[EXERCISE TASKS]
(A) In the calf blood flow text, what grant number is given for the research support?
(B) Please rewrite everything in the calf blood flow text from "Figures 1b and" down to "and healthy controls.", changing "fixed" to "moderate".

[PROVIDED TEXT]
══════

Figures 1b and 2b are the respective individual’s MBF time course plot of the medial gastrocnemius, lateral gastrocnemius, and peroneous muscles. A comparison of the images and MBF time course plots demonstrate that blood flow measurements for both the fixed and maximum exercise are very similar, suggesting the potential for good reproducibility. The improved temporal resolution allow us to investigate blood flow recovery dynamics, which we hypothesize will be different in HFpEF patients and healthy controls.


Discussion and Conclusion

ASL is a non-invasive method for measuring blood flow in the calf post-exercise that has shown to be repeatable [3]. Improvements in coil, pulse sequence, and image reconstruction allow for better delineation of which muscles are active and allow detailed observation of recovery dynamics. After formally examining reproducibility in a larger group of subjects, we will compare calf muscle perfusion before and immediately after exercise in elderly HFpEF patients compared to age-matched healthy controls and its relationship to their severely reduced exercise intolerance. This work has the potential to determine a key mechanism of the severe exercise intolerance experience by the large and growing population of elderly HFpEF patients.

Acknowledgements

Research support was provided by The Wake Forest University Claude D. Pepper Older Americans Independence Center (P30-AG21332). The authors would like Dr. Youngkyoo Jung for providing his neuroimaging pCASL sequence, which was modified for measuring skeletal muscle perfusion in this study.

══════

[GIVEN ENTRIES]
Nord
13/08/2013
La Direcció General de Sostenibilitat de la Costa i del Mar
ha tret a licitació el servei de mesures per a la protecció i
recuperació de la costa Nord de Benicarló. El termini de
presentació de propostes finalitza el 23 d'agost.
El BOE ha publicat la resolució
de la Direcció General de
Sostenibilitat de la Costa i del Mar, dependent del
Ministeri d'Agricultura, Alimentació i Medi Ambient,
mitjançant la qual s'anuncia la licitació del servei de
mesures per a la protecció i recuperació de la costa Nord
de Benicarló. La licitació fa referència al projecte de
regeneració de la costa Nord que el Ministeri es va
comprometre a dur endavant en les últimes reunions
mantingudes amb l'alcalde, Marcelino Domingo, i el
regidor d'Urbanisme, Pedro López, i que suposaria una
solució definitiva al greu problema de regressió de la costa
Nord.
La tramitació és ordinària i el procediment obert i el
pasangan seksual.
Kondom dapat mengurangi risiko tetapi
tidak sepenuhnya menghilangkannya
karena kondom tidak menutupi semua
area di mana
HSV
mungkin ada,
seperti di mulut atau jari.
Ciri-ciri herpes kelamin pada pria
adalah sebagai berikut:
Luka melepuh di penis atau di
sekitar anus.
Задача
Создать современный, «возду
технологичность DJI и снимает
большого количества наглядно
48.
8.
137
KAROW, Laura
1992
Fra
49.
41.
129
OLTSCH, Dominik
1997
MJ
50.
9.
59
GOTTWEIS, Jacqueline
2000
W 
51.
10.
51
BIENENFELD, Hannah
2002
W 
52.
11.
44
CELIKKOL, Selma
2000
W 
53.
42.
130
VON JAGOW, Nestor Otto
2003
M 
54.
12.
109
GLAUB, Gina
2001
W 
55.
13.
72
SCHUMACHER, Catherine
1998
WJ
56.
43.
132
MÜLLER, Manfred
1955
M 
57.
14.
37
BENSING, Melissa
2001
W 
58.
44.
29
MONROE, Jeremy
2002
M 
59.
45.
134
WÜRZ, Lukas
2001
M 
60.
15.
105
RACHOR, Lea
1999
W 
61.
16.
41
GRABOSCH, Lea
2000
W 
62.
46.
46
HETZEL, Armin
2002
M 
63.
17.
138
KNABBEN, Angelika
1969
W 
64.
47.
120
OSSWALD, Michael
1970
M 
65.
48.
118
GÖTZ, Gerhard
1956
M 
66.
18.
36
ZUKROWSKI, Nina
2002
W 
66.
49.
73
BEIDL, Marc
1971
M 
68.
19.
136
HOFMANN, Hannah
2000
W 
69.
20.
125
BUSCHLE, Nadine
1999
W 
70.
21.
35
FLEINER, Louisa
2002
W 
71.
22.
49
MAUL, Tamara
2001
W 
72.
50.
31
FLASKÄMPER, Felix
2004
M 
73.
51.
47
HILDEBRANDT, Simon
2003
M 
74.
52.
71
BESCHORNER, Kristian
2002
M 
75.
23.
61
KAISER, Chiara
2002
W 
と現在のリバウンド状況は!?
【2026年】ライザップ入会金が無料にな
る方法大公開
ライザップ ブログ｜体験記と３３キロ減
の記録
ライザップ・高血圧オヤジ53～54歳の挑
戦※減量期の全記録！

══════

[TASK-BY-TASK OUTPUTS]
(A) P30-AG21332

(B)
Figures 1b and 2b are the respective individual’s MBF time course plot of the medial gastrocnemius, lateral gastrocnemius, and peroneous muscles. A comparison of the images and MBF time course plots demonstrate that blood flow measurements for both the moderate and maximum exercise are very similar, suggesting the potential for good reproducibility. The improved temporal resolution allow us to investigate blood flow recovery dynamics, which we hypothesize will be different in HFpEF patients and healthy controls.